More than one-third of nurses report being physically assaulted by a patient and nearly one-half report emotional abuse, with gender, years of experience and area of practice contributing to their risk of abuse, according to Statistics Canada.
"Factors related to on-the-job abuse of nurses by patients," based on data from the 2005 National Survey of the Work and Health of Nurses, found 34 per cent of nurses providing direct care in hospitals or long-term care facilities had been physically assaulted in the year prior to the survey and 47 per cent had experienced emotional abuse.
About 218,000 nurses were delivering direct patient care in hospitals or long-term care facilities in 2005 and 94 per cent were women.
Male nurses were more likely to experience abuse than female nurses, with 46 per cent of male nurses reporting physical assault by a patient compared to 33 per cent of female nurses. Also, 55 per cent of male nurses reported emotional abuse compared to 46 per cent of female nurses.
Previous research has proposed that male nurses have a greater exposure to violent patients and have a tendency to feel protective of female staff, putting themselves between female staff and violent patients.
Experience is also related to risk of assault.
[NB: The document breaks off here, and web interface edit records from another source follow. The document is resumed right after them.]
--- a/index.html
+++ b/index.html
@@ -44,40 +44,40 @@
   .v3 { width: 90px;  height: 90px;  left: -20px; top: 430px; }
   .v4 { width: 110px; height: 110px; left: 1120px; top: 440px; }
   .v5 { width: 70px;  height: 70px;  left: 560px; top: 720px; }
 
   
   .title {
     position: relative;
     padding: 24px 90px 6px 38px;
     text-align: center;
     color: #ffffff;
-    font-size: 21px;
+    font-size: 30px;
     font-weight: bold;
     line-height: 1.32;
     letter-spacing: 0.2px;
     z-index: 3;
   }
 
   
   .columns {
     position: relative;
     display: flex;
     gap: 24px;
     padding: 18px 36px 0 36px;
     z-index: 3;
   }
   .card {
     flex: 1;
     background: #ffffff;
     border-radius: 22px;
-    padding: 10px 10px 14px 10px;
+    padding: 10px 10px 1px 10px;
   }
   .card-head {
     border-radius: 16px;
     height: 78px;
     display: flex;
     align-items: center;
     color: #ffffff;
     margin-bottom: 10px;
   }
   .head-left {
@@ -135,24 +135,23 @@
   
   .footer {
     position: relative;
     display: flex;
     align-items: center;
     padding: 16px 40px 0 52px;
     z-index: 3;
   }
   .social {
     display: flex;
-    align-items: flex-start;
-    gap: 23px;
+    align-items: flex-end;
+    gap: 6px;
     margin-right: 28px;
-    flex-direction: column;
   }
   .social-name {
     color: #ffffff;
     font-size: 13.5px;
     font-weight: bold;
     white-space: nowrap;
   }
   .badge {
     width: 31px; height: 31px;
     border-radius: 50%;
Less than one-third of nurses with at least 20 years of experience reported physical assault compared to 42 per cent of nurses with less than five years' experience.
Registered psychiatric nurses are particularly at risk for abuse with 47 per cent of them reporting physical assault and 72 per cent reporting emotional abuse.
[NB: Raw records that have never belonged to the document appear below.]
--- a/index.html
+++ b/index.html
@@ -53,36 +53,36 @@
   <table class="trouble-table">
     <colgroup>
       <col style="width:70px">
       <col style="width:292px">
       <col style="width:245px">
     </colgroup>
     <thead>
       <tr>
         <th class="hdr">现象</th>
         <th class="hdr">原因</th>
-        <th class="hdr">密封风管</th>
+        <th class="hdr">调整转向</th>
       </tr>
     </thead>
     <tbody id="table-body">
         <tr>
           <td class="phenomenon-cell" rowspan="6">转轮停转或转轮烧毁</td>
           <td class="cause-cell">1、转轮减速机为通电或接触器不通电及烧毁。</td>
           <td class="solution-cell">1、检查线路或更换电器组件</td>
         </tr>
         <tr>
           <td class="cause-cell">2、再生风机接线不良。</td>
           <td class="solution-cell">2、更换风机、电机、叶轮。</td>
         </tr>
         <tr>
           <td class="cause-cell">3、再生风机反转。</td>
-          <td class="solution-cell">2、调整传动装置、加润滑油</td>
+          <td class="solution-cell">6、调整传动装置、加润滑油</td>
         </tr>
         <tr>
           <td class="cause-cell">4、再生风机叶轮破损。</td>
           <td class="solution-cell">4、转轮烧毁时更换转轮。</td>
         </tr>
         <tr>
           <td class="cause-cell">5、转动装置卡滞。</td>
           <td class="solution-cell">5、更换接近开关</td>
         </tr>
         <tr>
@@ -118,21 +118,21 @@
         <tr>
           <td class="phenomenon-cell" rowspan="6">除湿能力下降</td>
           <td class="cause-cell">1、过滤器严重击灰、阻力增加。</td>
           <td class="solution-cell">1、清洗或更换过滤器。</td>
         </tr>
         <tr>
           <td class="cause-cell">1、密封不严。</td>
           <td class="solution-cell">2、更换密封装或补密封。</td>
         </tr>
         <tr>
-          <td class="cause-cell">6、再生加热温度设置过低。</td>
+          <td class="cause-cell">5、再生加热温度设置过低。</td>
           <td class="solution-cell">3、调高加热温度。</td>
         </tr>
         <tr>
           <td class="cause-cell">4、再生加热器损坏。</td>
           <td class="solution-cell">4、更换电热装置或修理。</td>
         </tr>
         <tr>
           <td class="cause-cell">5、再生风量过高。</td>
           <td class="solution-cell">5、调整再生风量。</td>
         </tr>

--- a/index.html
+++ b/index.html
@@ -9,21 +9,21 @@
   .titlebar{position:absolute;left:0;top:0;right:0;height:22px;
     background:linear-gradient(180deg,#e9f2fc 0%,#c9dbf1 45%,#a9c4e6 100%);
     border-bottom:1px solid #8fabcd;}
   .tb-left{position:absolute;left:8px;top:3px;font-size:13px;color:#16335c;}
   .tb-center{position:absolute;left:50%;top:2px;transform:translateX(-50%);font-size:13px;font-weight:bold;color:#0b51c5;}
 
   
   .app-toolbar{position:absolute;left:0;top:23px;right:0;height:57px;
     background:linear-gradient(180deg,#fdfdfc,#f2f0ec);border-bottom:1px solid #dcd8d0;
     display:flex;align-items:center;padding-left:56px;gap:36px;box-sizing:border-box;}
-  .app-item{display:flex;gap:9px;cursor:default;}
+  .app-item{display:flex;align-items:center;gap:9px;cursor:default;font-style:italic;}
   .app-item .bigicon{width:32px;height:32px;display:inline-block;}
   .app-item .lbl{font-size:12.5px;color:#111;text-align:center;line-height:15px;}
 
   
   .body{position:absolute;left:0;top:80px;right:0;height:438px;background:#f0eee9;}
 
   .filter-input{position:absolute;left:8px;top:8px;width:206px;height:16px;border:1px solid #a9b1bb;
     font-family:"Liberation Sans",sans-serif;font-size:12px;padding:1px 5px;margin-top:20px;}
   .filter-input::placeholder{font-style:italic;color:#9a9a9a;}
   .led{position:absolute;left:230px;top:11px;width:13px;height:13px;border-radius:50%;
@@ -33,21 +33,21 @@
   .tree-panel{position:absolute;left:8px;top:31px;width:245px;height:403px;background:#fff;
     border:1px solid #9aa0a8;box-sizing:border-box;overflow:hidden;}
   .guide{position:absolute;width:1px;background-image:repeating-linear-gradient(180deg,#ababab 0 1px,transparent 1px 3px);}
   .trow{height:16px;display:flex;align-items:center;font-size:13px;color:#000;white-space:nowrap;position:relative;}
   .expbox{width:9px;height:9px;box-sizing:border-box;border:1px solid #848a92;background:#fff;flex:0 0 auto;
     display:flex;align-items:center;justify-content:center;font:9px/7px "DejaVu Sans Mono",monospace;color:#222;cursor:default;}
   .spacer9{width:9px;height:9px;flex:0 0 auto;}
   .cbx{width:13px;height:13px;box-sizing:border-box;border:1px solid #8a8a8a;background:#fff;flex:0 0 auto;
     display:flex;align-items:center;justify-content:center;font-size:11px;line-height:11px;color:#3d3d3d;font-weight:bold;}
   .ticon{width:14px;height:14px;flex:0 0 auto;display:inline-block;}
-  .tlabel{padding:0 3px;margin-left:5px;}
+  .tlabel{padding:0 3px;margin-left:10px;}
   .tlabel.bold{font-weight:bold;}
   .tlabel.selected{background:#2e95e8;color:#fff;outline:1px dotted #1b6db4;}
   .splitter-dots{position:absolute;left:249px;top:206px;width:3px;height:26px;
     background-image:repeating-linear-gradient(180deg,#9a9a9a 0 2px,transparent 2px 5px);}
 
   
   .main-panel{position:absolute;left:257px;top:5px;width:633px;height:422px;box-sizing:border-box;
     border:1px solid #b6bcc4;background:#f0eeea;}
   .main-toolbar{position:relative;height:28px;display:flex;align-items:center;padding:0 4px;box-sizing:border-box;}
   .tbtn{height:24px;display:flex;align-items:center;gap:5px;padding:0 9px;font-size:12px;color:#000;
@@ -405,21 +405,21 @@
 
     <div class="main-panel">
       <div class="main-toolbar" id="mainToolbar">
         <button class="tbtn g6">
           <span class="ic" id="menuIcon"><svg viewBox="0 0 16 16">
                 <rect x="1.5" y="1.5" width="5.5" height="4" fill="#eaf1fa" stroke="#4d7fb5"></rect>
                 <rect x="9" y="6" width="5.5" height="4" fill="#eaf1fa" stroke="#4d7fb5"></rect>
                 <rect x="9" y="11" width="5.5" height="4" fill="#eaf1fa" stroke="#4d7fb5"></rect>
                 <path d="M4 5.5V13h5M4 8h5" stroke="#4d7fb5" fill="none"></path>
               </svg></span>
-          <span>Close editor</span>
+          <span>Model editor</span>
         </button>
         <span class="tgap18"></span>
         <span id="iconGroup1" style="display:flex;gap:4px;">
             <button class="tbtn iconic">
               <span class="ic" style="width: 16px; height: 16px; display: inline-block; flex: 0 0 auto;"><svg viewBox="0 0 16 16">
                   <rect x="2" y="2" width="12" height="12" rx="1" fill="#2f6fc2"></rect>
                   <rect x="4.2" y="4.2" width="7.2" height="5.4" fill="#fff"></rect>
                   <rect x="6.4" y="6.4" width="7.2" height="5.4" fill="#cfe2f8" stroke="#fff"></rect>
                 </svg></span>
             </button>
Reports of abuse varied substantially by clinical area of practice. The percentages reporting physical assault were especially high among nurses working in geriatrics/long-term care (50 per cent), palliative care (47 per cent), psychiatry/mental health (44 per cent), critical care (44 per cent) and or the emergency room (42 per cent).
Emotional abuse was more common among nurses working in psychiatry/mental health (70 per cent), the emergency room (69 per cent), critical care (54 per cent), medicine/surgery (52 per cent) and geriatrics/long-term care (49 per cent).